Requirement :: Once you have read the records below, restate them word for word.

********************

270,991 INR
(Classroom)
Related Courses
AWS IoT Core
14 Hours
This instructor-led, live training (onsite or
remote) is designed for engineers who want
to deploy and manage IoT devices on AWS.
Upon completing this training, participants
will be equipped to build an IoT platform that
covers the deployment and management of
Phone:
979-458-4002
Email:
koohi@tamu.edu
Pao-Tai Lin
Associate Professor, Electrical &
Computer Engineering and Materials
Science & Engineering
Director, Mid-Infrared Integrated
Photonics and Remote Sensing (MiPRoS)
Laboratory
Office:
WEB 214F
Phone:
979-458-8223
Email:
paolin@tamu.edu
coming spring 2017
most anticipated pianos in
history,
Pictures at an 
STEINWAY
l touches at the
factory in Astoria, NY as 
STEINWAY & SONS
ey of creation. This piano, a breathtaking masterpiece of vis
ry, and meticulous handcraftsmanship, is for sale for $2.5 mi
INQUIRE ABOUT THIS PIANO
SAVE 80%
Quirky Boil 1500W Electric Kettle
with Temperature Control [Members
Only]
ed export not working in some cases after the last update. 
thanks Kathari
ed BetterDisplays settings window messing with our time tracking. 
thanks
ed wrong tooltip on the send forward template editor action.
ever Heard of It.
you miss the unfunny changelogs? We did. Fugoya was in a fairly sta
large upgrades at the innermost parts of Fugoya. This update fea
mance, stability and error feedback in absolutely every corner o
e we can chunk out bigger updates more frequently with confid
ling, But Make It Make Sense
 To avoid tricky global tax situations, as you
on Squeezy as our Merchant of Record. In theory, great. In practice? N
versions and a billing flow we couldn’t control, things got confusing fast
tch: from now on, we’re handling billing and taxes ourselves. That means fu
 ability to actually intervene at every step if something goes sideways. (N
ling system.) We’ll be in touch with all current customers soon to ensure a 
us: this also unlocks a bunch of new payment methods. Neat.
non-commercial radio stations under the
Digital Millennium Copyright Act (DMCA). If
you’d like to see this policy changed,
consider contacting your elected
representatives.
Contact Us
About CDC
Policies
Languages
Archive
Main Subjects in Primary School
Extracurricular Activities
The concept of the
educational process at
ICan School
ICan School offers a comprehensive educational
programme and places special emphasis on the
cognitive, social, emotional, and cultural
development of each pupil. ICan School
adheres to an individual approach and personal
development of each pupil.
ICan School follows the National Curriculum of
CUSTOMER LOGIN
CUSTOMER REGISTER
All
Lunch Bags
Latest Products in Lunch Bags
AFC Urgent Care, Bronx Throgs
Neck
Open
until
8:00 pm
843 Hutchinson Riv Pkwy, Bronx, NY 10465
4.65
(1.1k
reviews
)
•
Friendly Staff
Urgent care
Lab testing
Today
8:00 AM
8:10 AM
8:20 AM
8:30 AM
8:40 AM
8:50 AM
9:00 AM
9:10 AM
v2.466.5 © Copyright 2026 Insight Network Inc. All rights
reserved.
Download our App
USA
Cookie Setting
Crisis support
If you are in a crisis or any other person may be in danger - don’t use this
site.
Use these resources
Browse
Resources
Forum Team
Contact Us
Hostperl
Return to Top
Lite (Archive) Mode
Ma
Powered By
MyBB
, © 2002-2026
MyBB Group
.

********************

Task output ::
270,991 INR
(Classroom)
Related Courses
AWS IoT Core
14 Hours
This instructor-led, live training (onsite or
remote) is designed for engineers who want
to deploy and manage IoT devices on AWS.
Upon completing this training, participants
will be equipped to build an IoT platform that
covers the deployment and management of
Phone:
979-458-4002
Email:
koohi@tamu.edu
Pao-Tai Lin
Associate Professor, Electrical &
Computer Engineering and Materials
Science & Engineering
Director, Mid-Infrared Integrated
Photonics and Remote Sensing (MiPRoS)
Laboratory
Office:
WEB 214F
Phone:
979-458-8223
Email:
paolin@tamu.edu
coming spring 2017
most anticipated pianos in
history,
Pictures at an 
STEINWAY
l touches at the
factory in Astoria, NY as 
STEINWAY & SONS
ey of creation. This piano, a breathtaking masterpiece of vis
ry, and meticulous handcraftsmanship, is for sale for $2.5 mi
INQUIRE ABOUT THIS PIANO
SAVE 80%
Quirky Boil 1500W Electric Kettle
with Temperature Control [Members
Only]
ed export not working in some cases after the last update. 
thanks Kathari
ed BetterDisplays settings window messing with our time tracking. 
thanks
ed wrong tooltip on the send forward template editor action.
ever Heard of It.
you miss the unfunny changelogs? We did. Fugoya was in a fairly sta
large upgrades at the innermost parts of Fugoya. This update fea
mance, stability and error feedback in absolutely every corner o
e we can chunk out bigger updates more frequently with confid
ling, But Make It Make Sense
 To avoid tricky global tax situations, as you
on Squeezy as our Merchant of Record. In theory, great. In practice? N
versions and a billing flow we couldn’t control, things got confusing fast
tch: from now on, we’re handling billing and taxes ourselves. That means fu
 ability to actually intervene at every step if something goes sideways. (N
ling system.) We’ll be in touch with all current customers soon to ensure a 
us: this also unlocks a bunch of new payment methods. Neat.
non-commercial radio stations under the
Digital Millennium Copyright Act (DMCA). If
you’d like to see this policy changed,
consider contacting your elected
representatives.
Contact Us
About CDC
Policies
Languages
Archive
Main Subjects in Primary School
Extracurricular Activities
The concept of the
educational process at
ICan School
ICan School offers a comprehensive educational
programme and places special emphasis on the
cognitive, social, emotional, and cultural
development of each pupil. ICan School
adheres to an individual approach and personal
development of each pupil.
ICan School follows the National Curriculum of
CUSTOMER LOGIN
CUSTOMER REGISTER
All
Lunch Bags
Latest Products in Lunch Bags
AFC Urgent Care, Bronx Throgs
Neck
Open
until
8:00 pm
843 Hutchinson Riv Pkwy, Bronx, NY 10465
4.65
(1.1k
reviews
)
•
Friendly Staff
Urgent care
Lab testing
Today
8:00 AM
8:10 AM
8:20 AM
8:30 AM
8:40 AM
8:50 AM
9:00 AM
9:10 AM
v2.466.5 © Copyright 2026 Insight Network Inc. All rights
reserved.
Download our App
USA
Cookie Setting
Crisis support
If you are in a crisis or any other person may be in danger - don’t use this
site.
Use these resources
Browse
Resources
Forum Team
Contact Us
Hostperl
Return to Top
Lite (Archive) Mode
Ma
Powered By
MyBB
, © 2002-2026
MyBB Group
.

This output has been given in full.